Unsupervised Learning, Text Analysis, and Network Science

Authors

Tiffany Sun

John Lim

Surya Rao

Last updated

May 6, 2025

Abstract
There are tens of thousands of video games in the world. Through techniques for unsupervised learning, text analysis, and network science, we hope to uncover similarities, patterns, and connections between video games uploaded to the gaming platform Steam.

Image courtesy of steampowered.com

Introduction

Steam is a platform that hosts video games. Tens of thousands of games are currently on the platform, which all cater towards various users. Steam collects information about each video game, such as name, price, rating, and game description. This data was parsed into the Kaggle Steam Games Dataset (Roman 2022), which we used to begin our guided analysis of the many games on the high-esteemed platform. Some questions we have are:

  1. What trends can we uncover through clustering games based on their characteristics? What can these insights tell us?

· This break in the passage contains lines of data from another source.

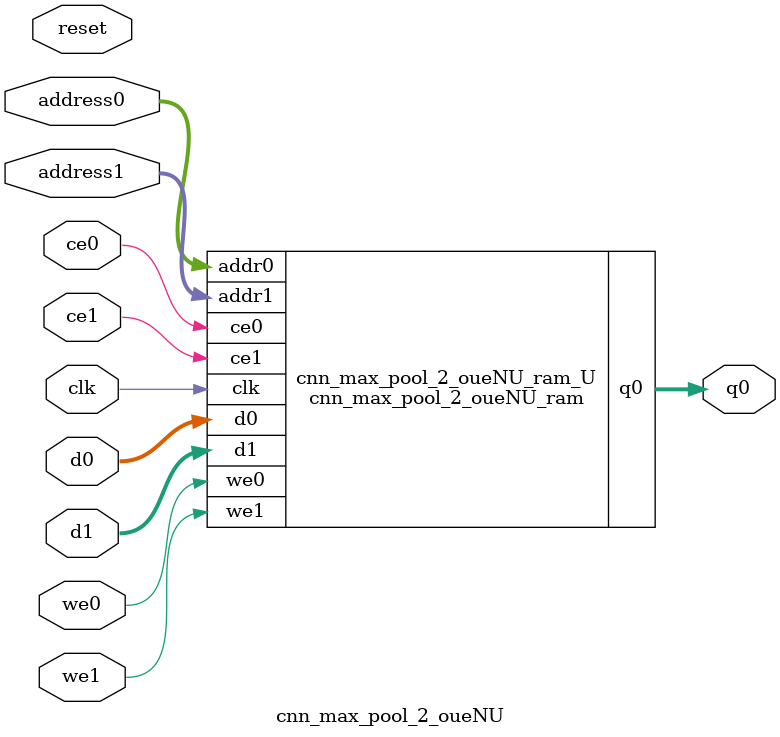
<source format=v>
`timescale 1 ns / 1 ps
module cnn_max_pool_2_oueNU_ram (addr0, ce0, d0, we0, q0, addr1, ce1, d1, we1,  clk);

parameter DWIDTH = 14;
parameter AWIDTH = 9;
parameter MEM_SIZE = 400;

input[AWIDTH-1:0] addr0;
input ce0;
input[DWIDTH-1:0] d0;
input we0;
output reg[DWIDTH-1:0] q0;
input[AWIDTH-1:0] addr1;
input ce1;
input[DWIDTH-1:0] d1;
input we1;
input clk;

(* ram_style = "block" *)reg [DWIDTH-1:0] ram[0:MEM_SIZE-1];




always @(posedge clk)  
begin 
    if (ce0) 
    begin
        if (we0) 
        begin 
            ram[addr0] <= d0; 
        end 
        q0 <= ram[addr0];
    end
end


always @(posedge clk)  
begin 
    if (ce1) 
    begin
        if (we1) 
        begin 
            ram[addr1] <= d1; 
        end 
    end
end


endmodule

`timescale 1 ns / 1 ps
module cnn_max_pool_2_oueNU(
    reset,
    clk,
    address0,
    ce0,
    we0,
    d0,
    q0,
    address1,
    ce1,
    we1,
    d1);

parameter DataWidth = 32'd14;
parameter AddressRange = 32'd400;
parameter AddressWidth = 32'd9;
input reset;
input clk;
input[AddressWidth - 1:0] address0;
input ce0;
input we0;
input[DataWidth - 1:0] d0;
output[DataWidth - 1:0] q0;
input[AddressWidth - 1:0] address1;
input ce1;
input we1;
input[DataWidth - 1:0] d1;



cnn_max_pool_2_oueNU_ram cnn_max_pool_2_oueNU_ram_U(
    .clk( clk ),
    .addr0( address0 ),
    .ce0( ce0 ),
    .we0( we0 ),
    .d0( d0 ),
    .q0( q0 ),
    .addr1( address1 ),
    .ce1( ce1 ),
    .we1( we1 ),
    .d1( d1 ));

endmodule


</source>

  2. What are some prominent patterns within game descriptions? Are games generally positive or negative based on how they are described?

  3. How are popular games connected to each other? What characteristics do they share?

Data

We got our data from Kaggle, a website that serves as a collection of datasets for data scientists and machine learning engineers. The Steam Games Dataset (Roman 2022) utilizes Steam API and Steam Spy to scrape data from thousands of Steam games.The data came in .csv and .json files. After examination of the .csv file, the data were shifted and, unfortunately, unusable. Therefore, we further wrangled the .json file (Carpentries 2025) to obtain game data for this project.

We transposed (Wickham and Henry 2023) the data to get appropriate game data as row entries, and parsed quantitative values as numeric variables. We also removed games with incomplete or duplicate game information and titles in Korean, Chinese, and Japanese.

Analyses

With this dataset limited to games in English, we were then able to:

  1. Find similarities between different games through clustering

  2. Analyze patterns and trends in game descriptions

  3. Explore how games are connected to one another

References

Carpentries, T. (2025), “Processing JSON data (optional),” R for Social Scientists, Available at https://datacarpentry.github.io/r-socialsci/07-json.html.
Roman, M. B. (2022), “Steam games dataset,” Kaggle. https://doi.org/10.34740/KAGGLE/DS/2109585.
Wickham, H., and Henry, L. (2023), “Transpose a list,” Available at https://purrr.tidyverse.org/reference/transpose.html.